Beispielsweise hat im März 2020 der damalige US-Präsident Donald Trump dieses Kriegsgesetz genutzt. Er befahl Produzenten bestimmter medizinischer Ausrüstung, ihre Produkte der öffentlichen Hand zur Verfügung zu stellen bevor andere Bestellungen erfüllt werden. Damit sollte der Kampf um das Leben von COVID-19-Patienten unterstützt werden. Zudem wurden jedermann ungebührliche Lagerhaltung einschlägiger Produkte sowie deren Verkauf über "fairen Marktpreisen" verboten.

Auch bei den Computerchips geht das Gerücht ungebührlicher Lagerhaltung um: Manche Unternehmen würden angesichts der Knappheit Chips horten, was wiederum zu Knappheit führe. Das ist nicht bloß ein einfacher Teufelskreis. Schon der Verdacht der Hortung führt dazu, dass die Hersteller den Marktdaten nicht mehr trauen. Sie wissen nicht, wie groß die Nachfrage nach welchen Halbleitern wirklich ist. Sie fürchten ein plötzliches Einbrechen der Nachfrage nach bestimmten Chips und investieren daher nur zaghaft in deren Produktion.

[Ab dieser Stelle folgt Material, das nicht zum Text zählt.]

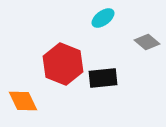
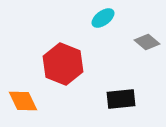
black rectangle: moved 18 px right, 21 px down
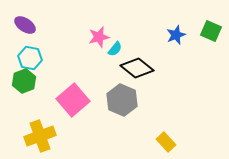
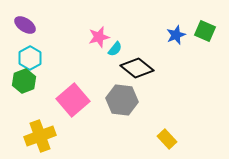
green square: moved 6 px left
cyan hexagon: rotated 20 degrees clockwise
gray hexagon: rotated 16 degrees counterclockwise
yellow rectangle: moved 1 px right, 3 px up
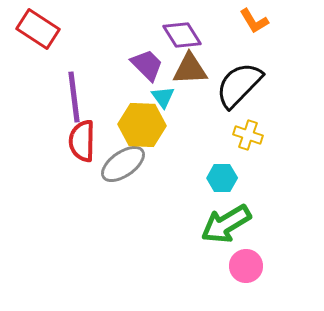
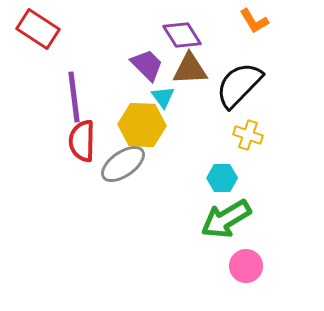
green arrow: moved 5 px up
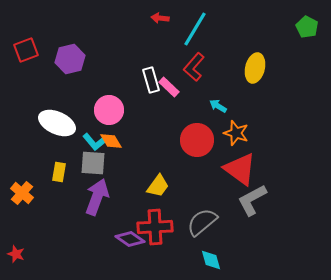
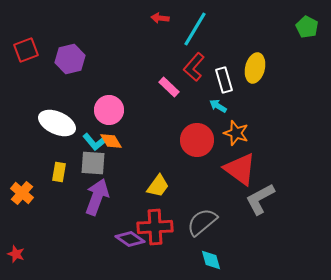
white rectangle: moved 73 px right
gray L-shape: moved 8 px right, 1 px up
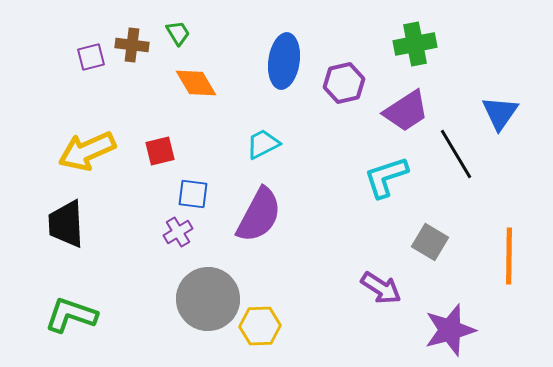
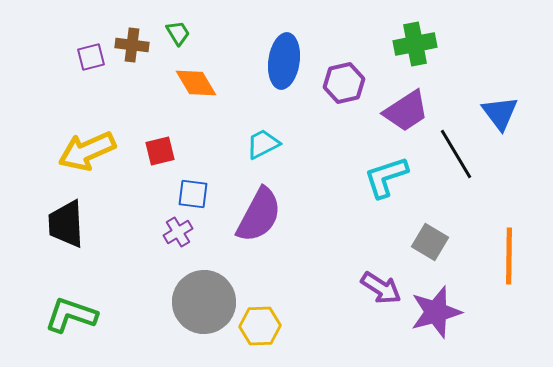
blue triangle: rotated 12 degrees counterclockwise
gray circle: moved 4 px left, 3 px down
purple star: moved 14 px left, 18 px up
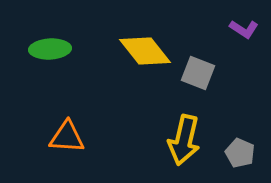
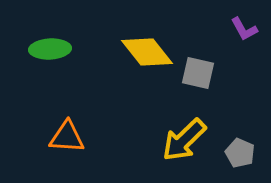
purple L-shape: rotated 28 degrees clockwise
yellow diamond: moved 2 px right, 1 px down
gray square: rotated 8 degrees counterclockwise
yellow arrow: rotated 33 degrees clockwise
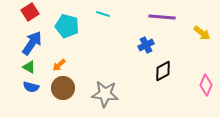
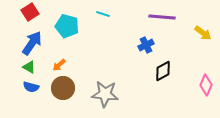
yellow arrow: moved 1 px right
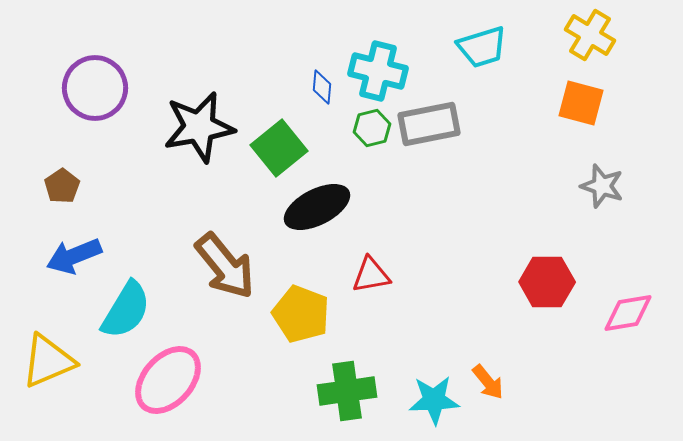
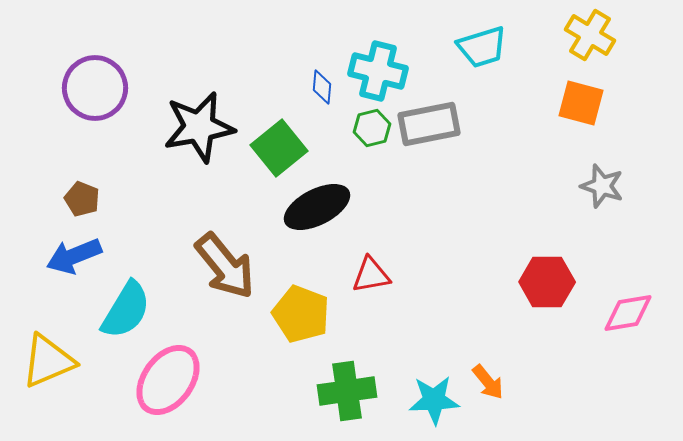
brown pentagon: moved 20 px right, 13 px down; rotated 16 degrees counterclockwise
pink ellipse: rotated 6 degrees counterclockwise
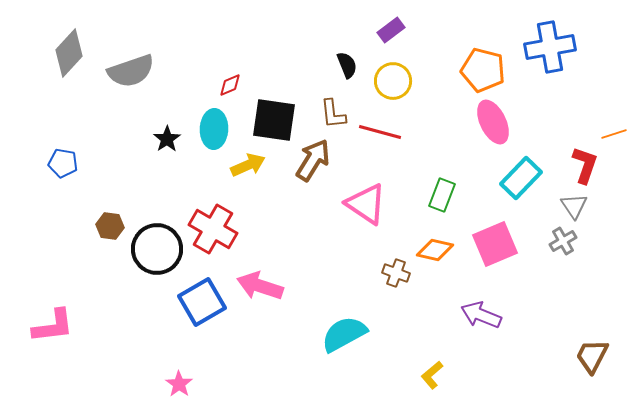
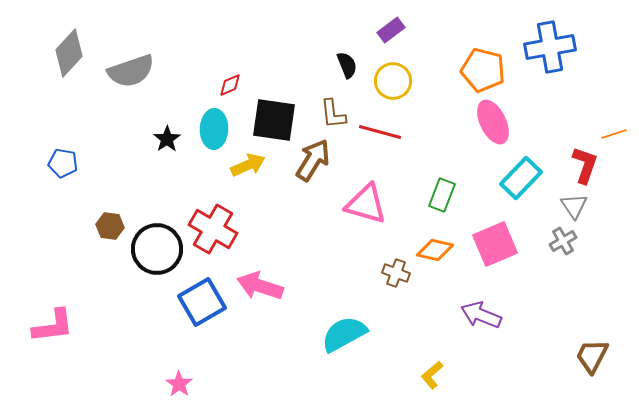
pink triangle: rotated 18 degrees counterclockwise
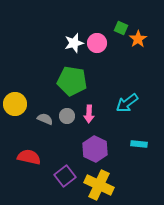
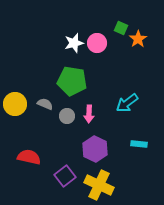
gray semicircle: moved 15 px up
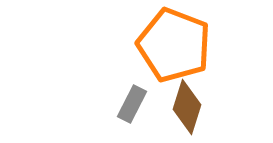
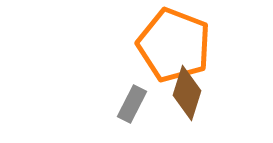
brown diamond: moved 14 px up
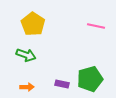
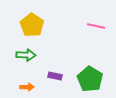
yellow pentagon: moved 1 px left, 1 px down
green arrow: rotated 18 degrees counterclockwise
green pentagon: rotated 25 degrees counterclockwise
purple rectangle: moved 7 px left, 8 px up
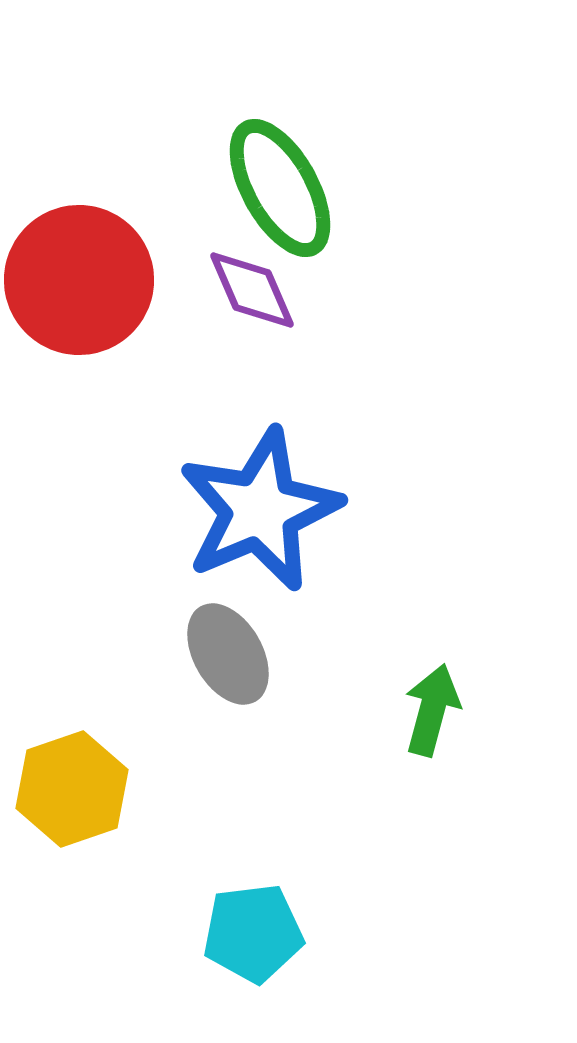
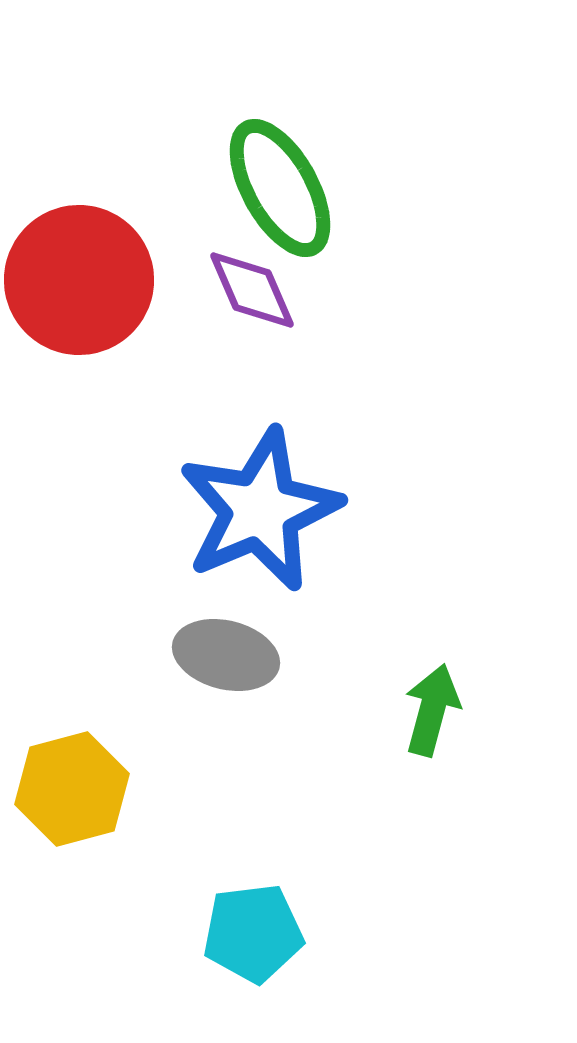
gray ellipse: moved 2 px left, 1 px down; rotated 46 degrees counterclockwise
yellow hexagon: rotated 4 degrees clockwise
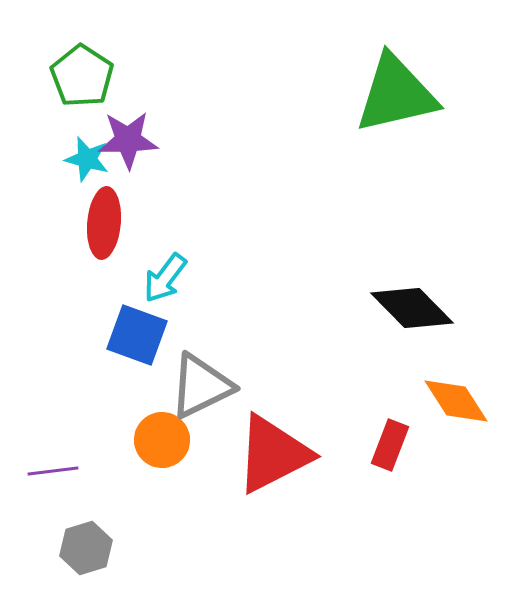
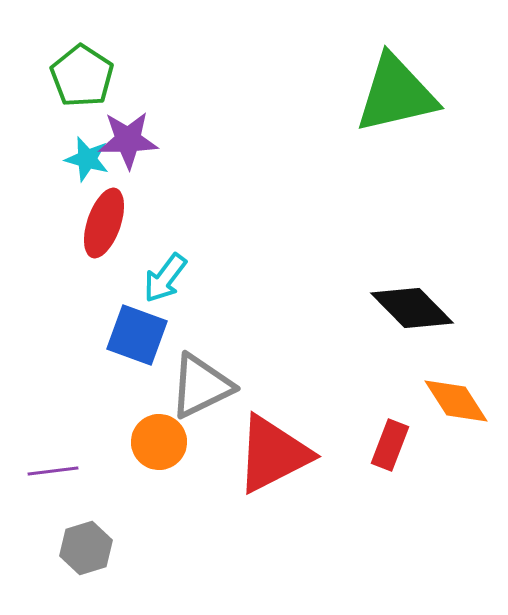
red ellipse: rotated 14 degrees clockwise
orange circle: moved 3 px left, 2 px down
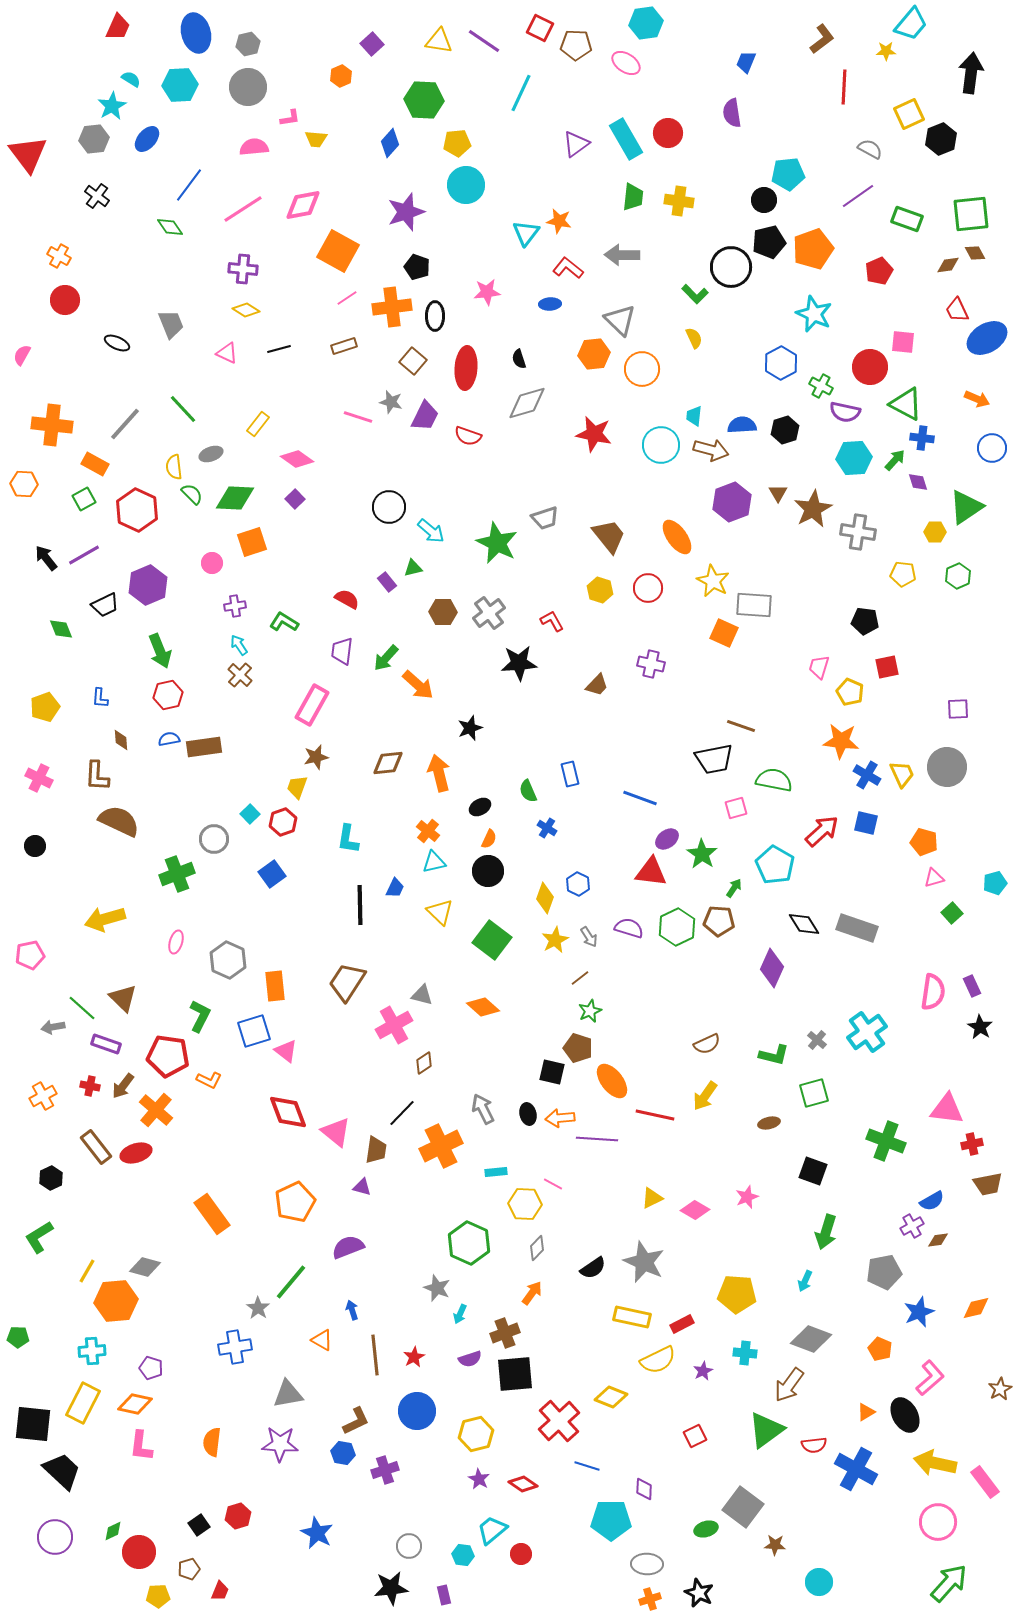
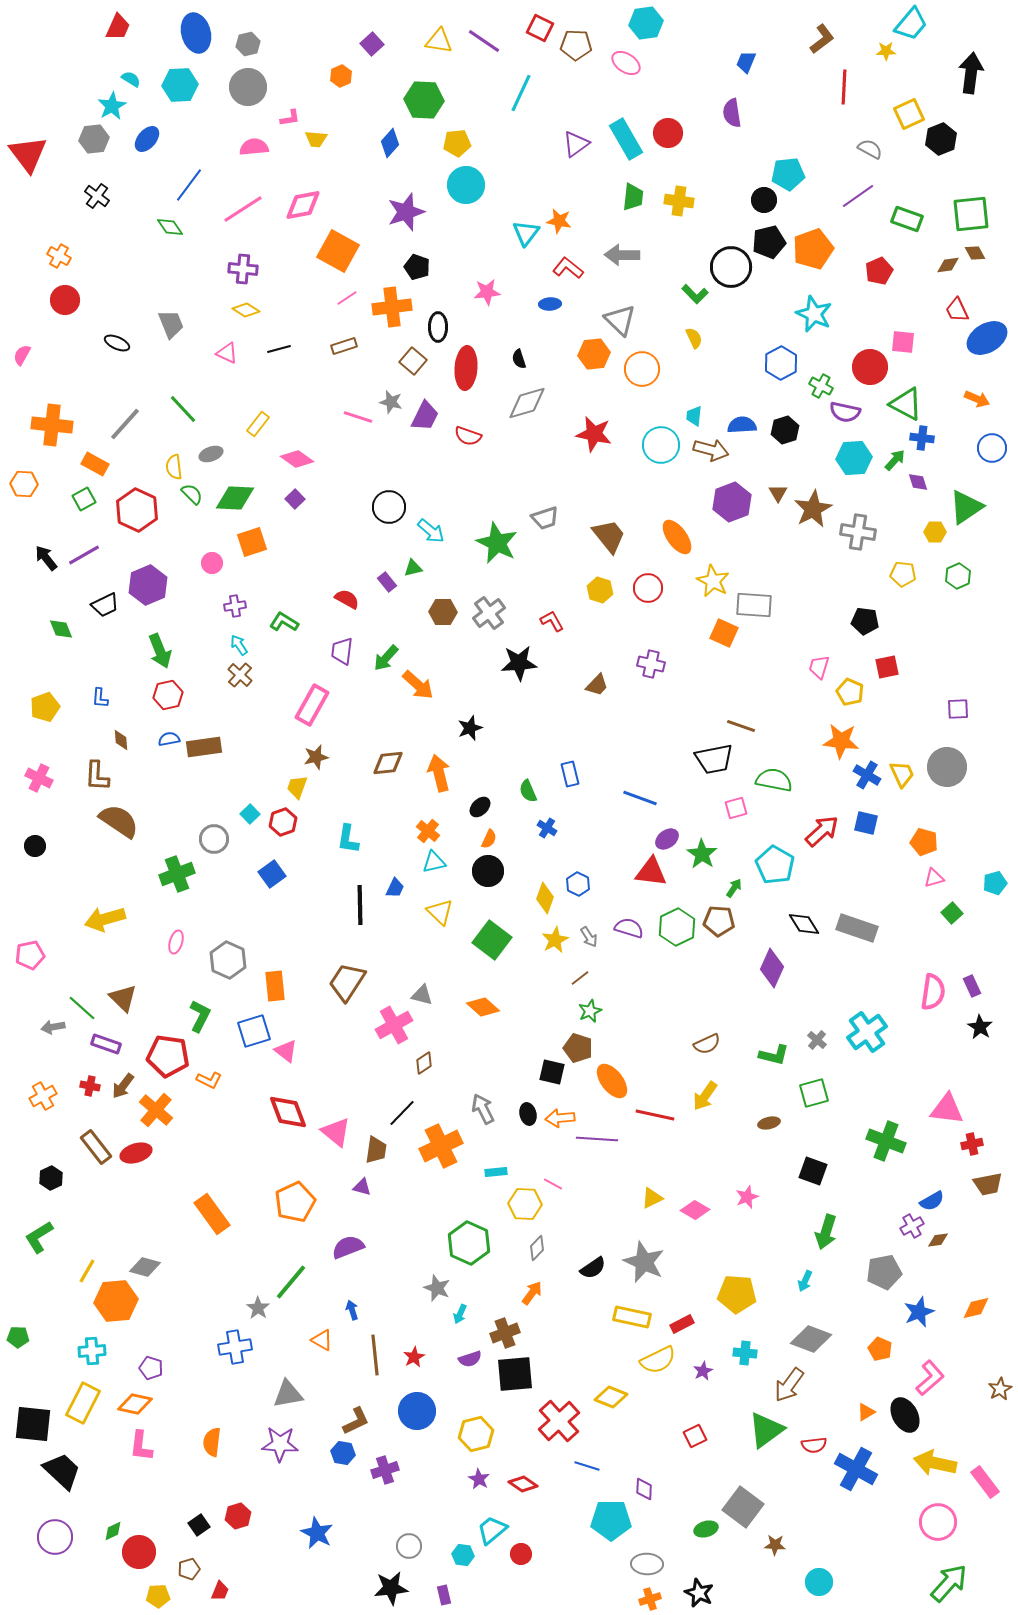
black ellipse at (435, 316): moved 3 px right, 11 px down
black ellipse at (480, 807): rotated 15 degrees counterclockwise
brown semicircle at (119, 821): rotated 9 degrees clockwise
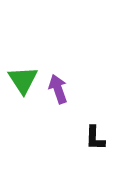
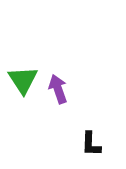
black L-shape: moved 4 px left, 6 px down
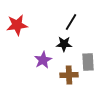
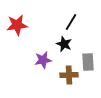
black star: rotated 21 degrees clockwise
purple star: rotated 18 degrees clockwise
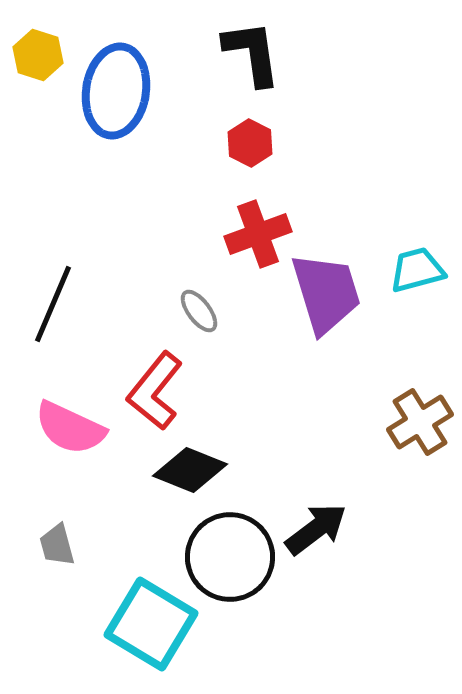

Durch Offenlegung von Orderbüchern, Lagerlisten, und Hinweisen auf Mängel könnte die Lage verbessert werden, glaubt die Ministerin. Sie hat zweimal 13 Fragen veröffentlicht, die sie von Herstellern, Abnehmern aber auch Verbrauchern beantworten haben möchte. Sollte der Rücklauf seitens wichtiger Unternehmen binnen 45 Tagen zu gering oder zu vorsichtig ausfallen, möchte sie das Kriegsgesetz aktivieren.

Das haben Raimondo und Brian Deese, Direktor des Nationalen Wirtschaftsrates der USA, am Donnerstag bei einem Treffen mit Wirtschaftsbossen deutlich gemacht. Teilgenommen haben Manager unter anderem von Intel, GF (GlobalFoundries), TSMC, Ampere Computing, Micron, Apple, Microsoft, Samsung sowie Kfz-Herstellern der USA und Deutschlands. Die Geschäftsführer haben bei dem Treffen mehr Transparenz zugesichert.

Inzwischen verstärkt die US-Regierung den Einsatz ihres Außenministeriums und der US-Botschaften in Asien. Sie sollen frühzeitig Signale für mögliche Nachschubschwierigkeiten erkennen und melden, beispielsweise Pandemiewellen, Unwetter oder andere Umstände, die zu Produktionskürzungen oder Fabrikschließungen führen können.

In diesem Zusammenhang planen die USA, mit ausländischen Regierungen zusammenzuarbeiten und Gesundheitsmaßnahmen zu unterstützen sowie technisches Know-how bereitzustellen. Das soll die Wiedereröffnung wichtiger Fabriken beschleunigen, die aufgrund der Coronavirus-Pandemie ganz oder teilweise geschlossen werden mussten. Selbstredend erwarten sich die Vereinigten Staaten von Amerika im Gegenzug bevorzugte Chip-Lieferung an US-Abnehmer.